With regards to diagnostic testing, further refinements are implemented to the copeptin-based testing, such as utilization of non-osmotic neurohypophyseal secretagogues, to minimize adverse effects or discomfort related to iatrogenic hypernatremia induced by hypertonic saline. Arginine is a non-osmotic stimulus to the posterior pituitary, and it increases plasma copeptin levels in healthy individuals (69). Arginine-stimulated copeptin measurement is being evaluated as a potential diagnostic test for central DI and primary polydipsia. In a recent prospective study, intravenous arginine-stimulation was able to distinguish patients with central DI, and primary polydipsia, and healthy controls using the 60-minute post-stimulation plasma copeptin levels, with high diagnostic accuracy (69). Glucagon, another neurohypophyseal stimulant, was also recently evaluated in a double-blind, placebo-controlled, randomized trial for differential diagnosis of DI (70).

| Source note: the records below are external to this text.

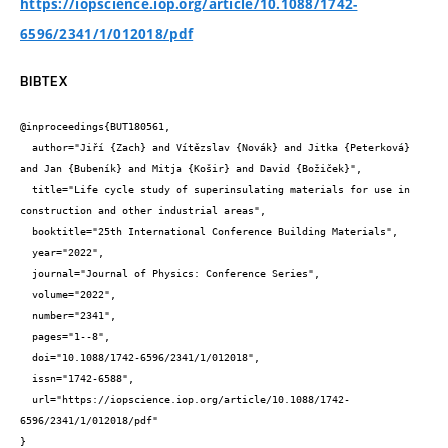
https://iopscience.iop.org/article/10.1088/1742-
6596/2341/1/012018/pdf
BIBTEX
@inproceedings{BUT180561,

  author="Jiří {Zach} and Vítězslav {Novák} and Jitka {Peterková} 
and Jan {Bubeník} and Mitja {Košir} and David {Božiček}",

  title="Life cycle study of superinsulating materials for use in 
construction and other industrial areas",

  booktitle="25th International Conference Building Materials",

  year="2022",

  journal="Journal of Physics: Conference Series",

  volume="2022",

  number="2341",

  pages="1--8",

  doi="10.1088/1742-6596/2341/1/012018",

  issn="1742-6588",

  url="https://iopscience.iop.org/article/10.1088/1742-
6596/2341/1/012018/pdf"

}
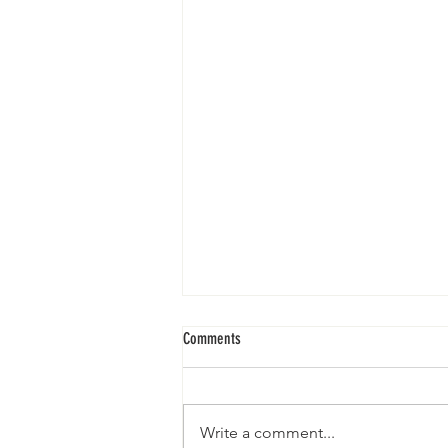
Sunday Service II 5.23.21
Comments
Write a comment...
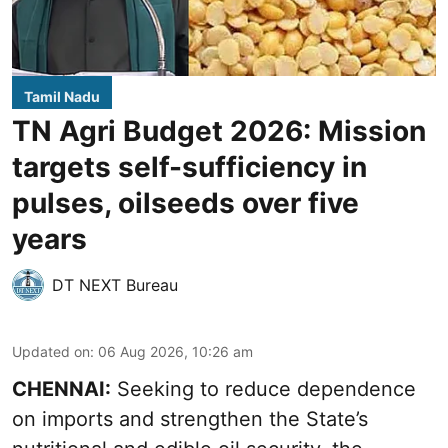
Tamil Nadu
TN Agri Budget 2026: Mission
targets self-sufficiency in
pulses, oilseeds over five
years
DT NEXT Bureau
Updated on
:
06 Aug 2026, 10:26 am
CHENNAI:
Seeking to reduce dependence
on imports and strengthen the State’s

Glucagon injection led to significant increase in plasma copeptin levels in healthy controls compared to placebo, while there was a minimal increase in plasma copeptin in central DI patients, there was a substantial increase in patients with primary polydipsia. Further studies performing head-to-head prospective comparisons with hypertonic saline infusion test are required to identify the best copeptin-based diagnostic test.

 

CONCLUSIONS

 

Making an accurate diagnosis of DI and ascertaining its type and the underlying etiology poses a significant challenge to this day. In clinical practice, under some circumstances, a diagnosis of DI is established based on serum/plasma and urine studies alone and based on the history and clinical presentation, investigations to identify the underlying etiology are pursued. However, an accurate diagnosis of the type of DI or any polyuria-polydipsia syndrome in general, is difficult to establish as there can be a significant overlap in the results among the various forms of polyuria-polydipsia syndromes on diagnostic testing. Specific testing protocols, such as the indirect water deprivation test or the hypertonic saline infusion test can assist with providing a diagnosis with increased accuracy. Measurement of plasma AVP levels is not routinely performed due to several pre-analytical considerations and lack of widespread availability of assays. With the promising potential of the utility of plasma copeptin levels, diagnosing DI might get less cumbersome in the future once this assay is standardized across laboratories worldwide and once the test becomes commercially available on the global market. The combination of hypertonic saline infusion coupled with plasma copeptin level measurement has achieved diagnostic accuracies that have not been previously attained by any other testing modalities with regards to differential diagnosis of polyuria-polydipsia syndromes (30). But the newer non-osmotic, neurohypophyseal secretagogue (arginine and glucagon)-based plasma copeptin measurements hold the promise of being the safer, less cumbersome testing modalities. However, randomized trials comparing these modalities with hypertonic saline infusion are necessary, with cost and regional availability of these agents also taken into consideration. Therefore, hypertonic saline infusion and plasma copeptin-based approach could potentially become the standard of practice in the future to accurately establish the diagnosis of DI and related polyuria-polydipsia syndromes.